Trying to figure out what happened here with the hummingbird's wings. This was shot with my R6 MKII and a Tamron 150-600mm at about 500mm. At first I wondered about shutter roll but it's not what that looks like.
Hmmm. I agree it doesn't look like normal e-shutter readout lag, but I can't think of anything else that could cause that. In terms of my understanding of how e-shutter works, writing out lines of data, the horizontal lines on the left wing would seem to indicate that still might be the cause.
Looks like either a processing artifact or a potential sensor read issue. It's not just the wings for me but throughout the body of the hummingbird, with the difference being that the wings are moving far more than the body (the feeder looks OK). Rolling shutter is a sweep across the sensor whereas this looks like parallel lines across the shutter were read milli/micro-seconds apart in an "every-other" manner and not swept top to bottom. Anything that didn't move is fine, anything that did move is off.

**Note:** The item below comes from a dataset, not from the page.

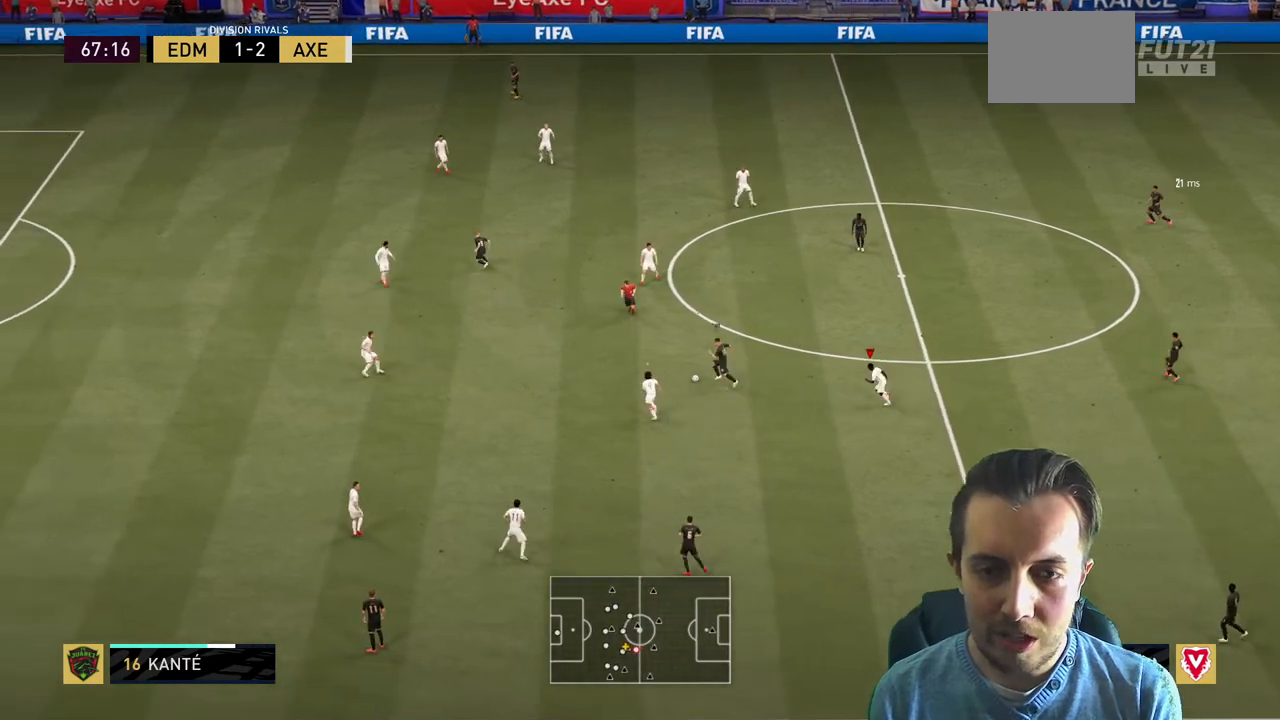
{"buttons": ["R2"], "left_stick": "up-left", "right_stick": "center", "events": []}
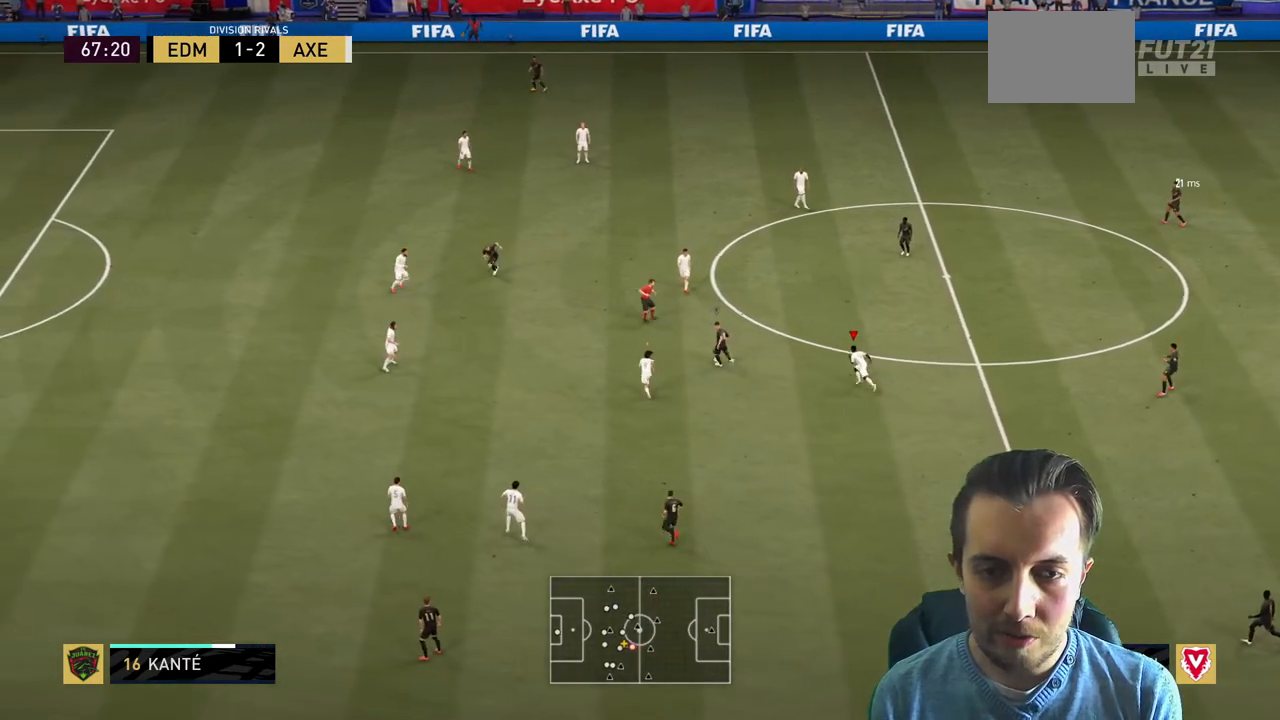
{"buttons": ["R2"], "left_stick": "up-left", "right_stick": "center", "events": []}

I don't think that would occur with the sharpening tools I know, they would just enhance the effect there. Was this part of a longer burst, maybe at the end as the buffer filled? It's like this particular read got slowed down ever so slightly - a glitch in the matrix more than an actual issue. If it was a burst is there any evidence in the images immediately before and after?
Interesting. What were your ISO and shutter speed settings? Was this all manual or an automatic mode?
I’ve seen some weird sensor lag issues with some long exposures of night sky shots, where there were triangular artifacts from what was probably a satellite or meteor.
Here is a .dng file exported as a jpg with only some basic image edits like cropping, exposure, etc. Not processed in any other program.
1/6400 sec at f/6.3 and ISP 12800. Most likely electronic first curtain shutter. You can see the jagged edges on the wings.
Is that Tamron 150-600mm actually working for you on the R6mkII?
I though there were supposed to be some auto focus incompatibilities with that lens on the R6 line. I wonder if it's an artifact of the focus motors trying to focus on the super fast moving wings, and then it got extrapolated into the rolling shutter of the sensor.
I assume that you used some denoise processing on the picture int he first post? The jaggedness is definitely enhanced in that one compared to the original.
Can you try to reproduce the jagged effects? What happens when using the full mechanical shutter instead of the electronic shutter?